Fr. Solalinde runs the Brothers in the Road ministry and shelter for migrants in Oaxaca, Mexico that gives refuge to mostly Central Americans as they cross Mexico for the United States. The caravan was organized to share the testimonies of human rights violations that migrants face in Mexico, raise the international profile of Fr. Solalinde’s work, and broaden the context of the debate on immigration reform in the United States.
Events were held at St. James Church in Perris, the University of California, Riverside, St. Anthony parish, Riverside, and Our Lady of Soledad and the Valley Missionary Program in Coachella, with a combined attendance of over 800 people.
“It was an honor to host Father Solalinde and the caravan,” said Elena Moscosa, who runs the social services center PAS (Programa de Apoyo Social) out of St. James. “My family was blessed to meet and listen to this priest who is a living example of faithful living and courageous service.”

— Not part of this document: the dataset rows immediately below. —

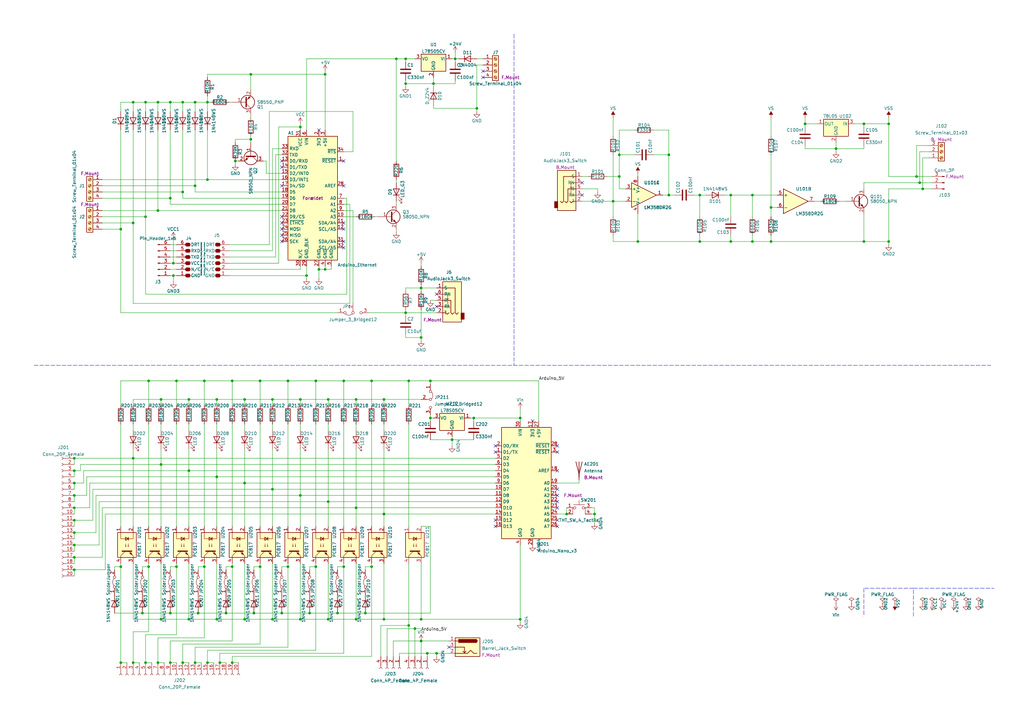
<source format=kicad_sch>
(kicad_sch (version 20211123) (generator eeschema)

  (uuid eecc54f1-353d-4bbc-bb3a-293df7de7d03)

  (paper "A3")

  (title_block
    (title "Combind projects:")
    (date "2022-04-05")
    (rev "V0.0.1")
    (company "El-Tek Trafikteknik I/S")
    (comment 1 "Energimåling, autoStart og ProgrammablePulsGenerator")
  )

  

  (junction (at 30.48 228.6) (diameter 0) (color 0 0 0 0)
    (uuid 00281ef8-0e86-4d8a-b8c8-5593284a5c28)
  )
  (junction (at 83.82 156.21) (diameter 0) (color 0 0 0 0)
    (uuid 01c18a43-bb4f-4f31-b947-def456636462)
  )
  (junction (at 125.73 113.03) (diameter 0) (color 0 0 0 0)
    (uuid 054542aa-a2cf-4e01-94c1-63da7fb9b88e)
  )
  (junction (at 100.33 254) (diameter 0) (color 0 0 0 0)
    (uuid 07bde8b2-56a4-4bb6-8e47-51ba31f57a26)
  )
  (junction (at 111.76 200.66) (diameter 0) (color 0 0 0 0)
    (uuid 07d91e4a-e1ff-4535-82c8-6a3035d8dd2b)
  )
  (junction (at 100.33 198.12) (diameter 0) (color 0 0 0 0)
    (uuid 0d66a940-18db-4281-afb9-3014a1537232)
  )
  (junction (at 152.4 232.41) (diameter 0) (color 0 0 0 0)
    (uuid 0dc003a5-1be7-423e-a2ca-840e3aa1334f)
  )
  (junction (at 100.33 163.83) (diameter 0) (color 0 0 0 0)
    (uuid 12c82ac3-70bc-4429-9b67-987e59b5b528)
  )
  (junction (at 77.47 193.04) (diameter 0) (color 0 0 0 0)
    (uuid 13bbf154-fc52-4e00-8f8f-cefa2778e0e7)
  )
  (junction (at 251.46 82.55) (diameter 0) (color 0 0 0 0)
    (uuid 141228ec-faf2-4e64-8ed6-4a9d73dd253f)
  )
  (junction (at 80.01 76.2) (diameter 0) (color 0 0 0 0)
    (uuid 15f2c432-534b-47de-8953-4078a4ed8c58)
  )
  (junction (at 342.9 60.96) (diameter 0) (color 0 0 0 0)
    (uuid 16fa71e9-4a22-4f9f-b3f5-f77b402d4ed6)
  )
  (junction (at 167.64 256.54) (diameter 0) (color 0 0 0 0)
    (uuid 17217ac9-ba19-450a-8047-dc422fe7547b)
  )
  (junction (at 54.61 91.44) (diameter 0) (color 0 0 0 0)
    (uuid 1aa659dd-2685
... [444885 chars truncated]
</source>
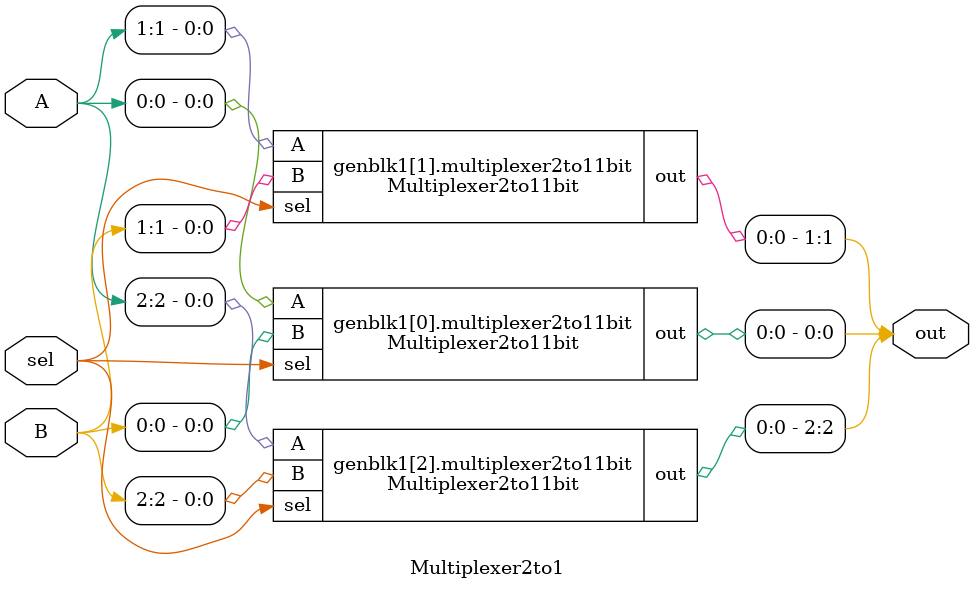
<source format=v>
`timescale 1ns/1ns

module Multiplexer2to11bit(input A, B, sel, output out);
  C1 c1(1'b0,1'b1,A,1'b0, 1'b1, B, sel,1'b0, out);
endmodule

module Multiplexer2to1(input[2:0] A, B, input sel, output[2:0] out);
  genvar i;
  generate
    for(i = 2; i > -1; i = i - 1)begin
      Multiplexer2to11bit multiplexer2to11bit(A[i], B[i], sel, out[i]);
    end
  endgenerate
  
endmodule
</source>
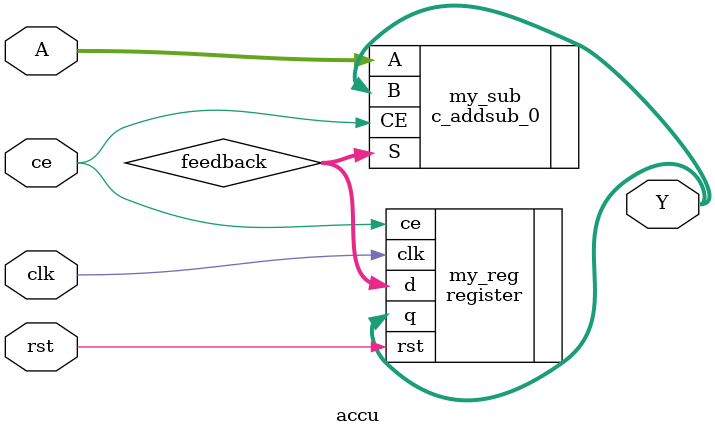
<source format=v>
`timescale 1ns / 1ps


module accu
(
    input clk,
    input rst,
    input ce,
    input [12:0] A,
    output [20:0] Y
);
wire signed [20:0] feedback;
register #
(
    .N(21)
) my_reg
(
    .rst(rst),
    .clk(clk),
    .ce(ce),
    .d(feedback),
    .q(Y)
);
c_addsub_0 my_sub
(
    .A(A),
    .B(Y),
//    .CLK(clk),
    .CE(ce),
    .S(feedback)
);

endmodule

</source>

Fr. Solalinde has been jailed by Mexican police and receives death threats for denouncing the role of international commerce, the Mexican government and drug cartels in preying on migrants. Mexican human rights commissions estimate that in just the first half of 2010, more than 11,000 mostly Central American migrants were kidnapped in Mexico.

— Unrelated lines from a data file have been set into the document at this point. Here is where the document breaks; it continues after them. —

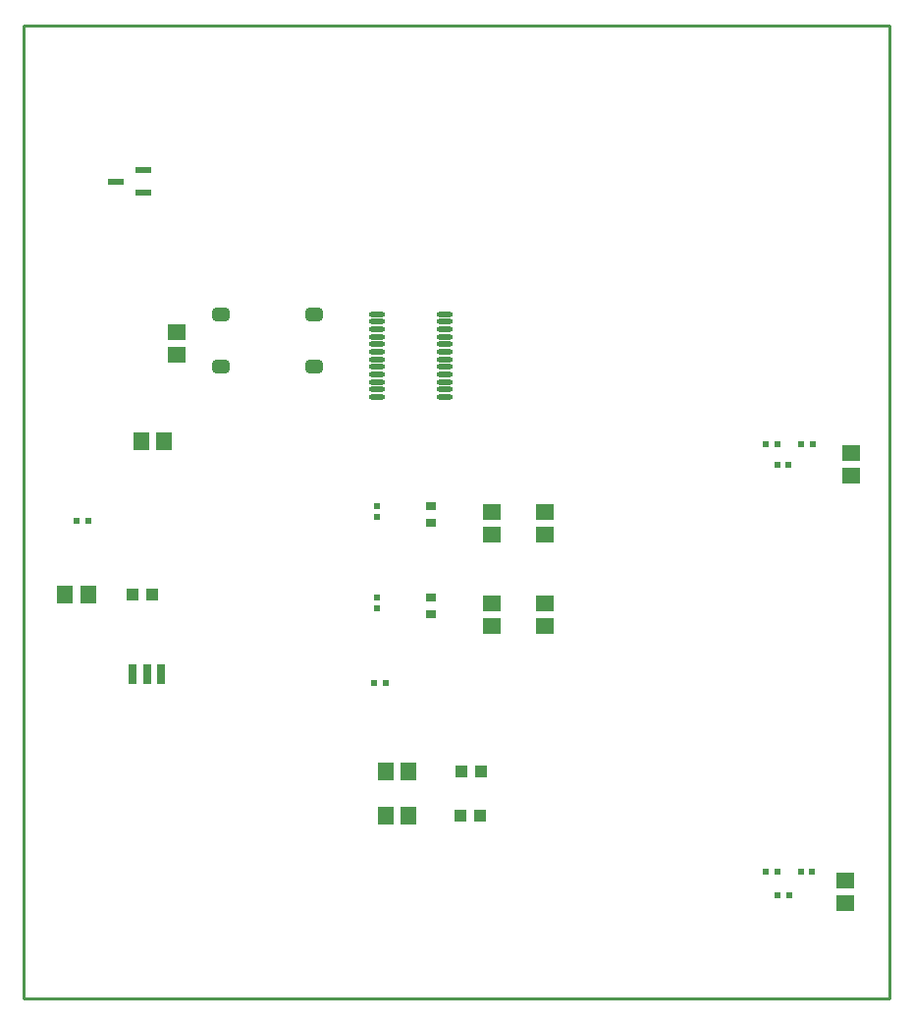
<source format=gtp>
G04*
G04 #@! TF.GenerationSoftware,Altium Limited,Altium Designer,19.0.10 (269)*
G04*
G04 Layer_Color=8421504*
%FSLAX24Y24*%
%MOIN*%
G70*
G01*
G75*
%ADD12C,0.0100*%
%ADD20O,0.0551X0.0177*%
G04:AMPARAMS|DCode=21|XSize=57mil|YSize=45mil|CornerRadius=11.3mil|HoleSize=0mil|Usage=FLASHONLY|Rotation=180.000|XOffset=0mil|YOffset=0mil|HoleType=Round|Shape=RoundedRectangle|*
%AMROUNDEDRECTD21*
21,1,0.0570,0.0225,0,0,180.0*
21,1,0.0345,0.0450,0,0,180.0*
1,1,0.0225,-0.0173,0.0113*
1,1,0.0225,0.0173,0.0113*
1,1,0.0225,0.0173,-0.0113*
1,1,0.0225,-0.0173,-0.0113*
%
%ADD21ROUNDEDRECTD21*%
%ADD22R,0.0571X0.0236*%
%ADD23R,0.0280X0.0670*%
%ADD24R,0.0394X0.0394*%
%ADD25R,0.0354X0.0276*%
%ADD26R,0.0591X0.0551*%
%ADD27R,0.0197X0.0236*%
%ADD28R,0.0236X0.0197*%
%ADD29R,0.0551X0.0591*%
D12*
X3200Y37600D02*
X3200Y4600D01*
X3200Y37600D02*
X32600D01*
X32600Y4600D01*
X3200D02*
X32600D01*
D20*
X17523Y24985D02*
D03*
Y25241D02*
D03*
Y25497D02*
D03*
Y25753D02*
D03*
Y26009D02*
D03*
Y26265D02*
D03*
Y26520D02*
D03*
Y26776D02*
D03*
Y27032D02*
D03*
Y27288D02*
D03*
Y27544D02*
D03*
Y27800D02*
D03*
X15200Y24985D02*
D03*
Y25241D02*
D03*
Y25497D02*
D03*
Y25753D02*
D03*
Y26009D02*
D03*
Y26265D02*
D03*
Y26520D02*
D03*
Y26776D02*
D03*
Y27032D02*
D03*
Y27288D02*
D03*
Y27544D02*
D03*
Y27800D02*
D03*
D21*
X13075Y27786D02*
D03*
X9921D02*
D03*
X13075Y26018D02*
D03*
X9921D02*
D03*
D22*
X6337Y32300D02*
D03*
X7263Y32674D02*
D03*
Y31926D02*
D03*
D23*
X6927Y15600D02*
D03*
X7400D02*
D03*
X7880D02*
D03*
D24*
X18065Y12300D02*
D03*
X18735D02*
D03*
X7569Y18300D02*
D03*
X6900D02*
D03*
X18031Y10800D02*
D03*
X18700D02*
D03*
D25*
X17061Y20709D02*
D03*
Y21300D02*
D03*
X17061Y18200D02*
D03*
Y17609D02*
D03*
D26*
X31300Y23100D02*
D03*
Y22313D02*
D03*
X8400Y26406D02*
D03*
Y27194D02*
D03*
X20900Y17213D02*
D03*
Y18000D02*
D03*
X19118Y17213D02*
D03*
Y18000D02*
D03*
X31100Y8600D02*
D03*
Y7813D02*
D03*
X20900Y20313D02*
D03*
Y21100D02*
D03*
X19118Y20313D02*
D03*
Y21100D02*
D03*
D27*
X15200Y20906D02*
D03*
Y21300D02*
D03*
Y17806D02*
D03*
Y18200D02*
D03*
D28*
X5003Y20800D02*
D03*
X5397D02*
D03*
X15103Y15300D02*
D03*
X15497D02*
D03*
X29994Y8900D02*
D03*
X29600D02*
D03*
X28800D02*
D03*
X28406D02*
D03*
X29200Y8100D02*
D03*
X28806D02*
D03*
X29997Y23400D02*
D03*
X29603D02*
D03*
X28800D02*
D03*
X28406D02*
D03*
X29194Y22700D02*
D03*
X28800D02*
D03*
D29*
X4613Y18300D02*
D03*
X5400D02*
D03*
X15506Y10800D02*
D03*
X16294D02*
D03*
X15506Y12300D02*
D03*
X16294D02*
D03*
X7200Y23500D02*
D03*
X7987D02*
D03*
M02*

</source>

“A broken and inhumane economic system drives them out of their home countries,” Fr. Solalinde stated during one of the events. “In this system, people are merchandise. Since migrants have no rights and have no voice, their very lives become the cheapest commodity to exploit. Every one of us on their path and embedded in this economic system has a role to play to lift up these chains of oppression.”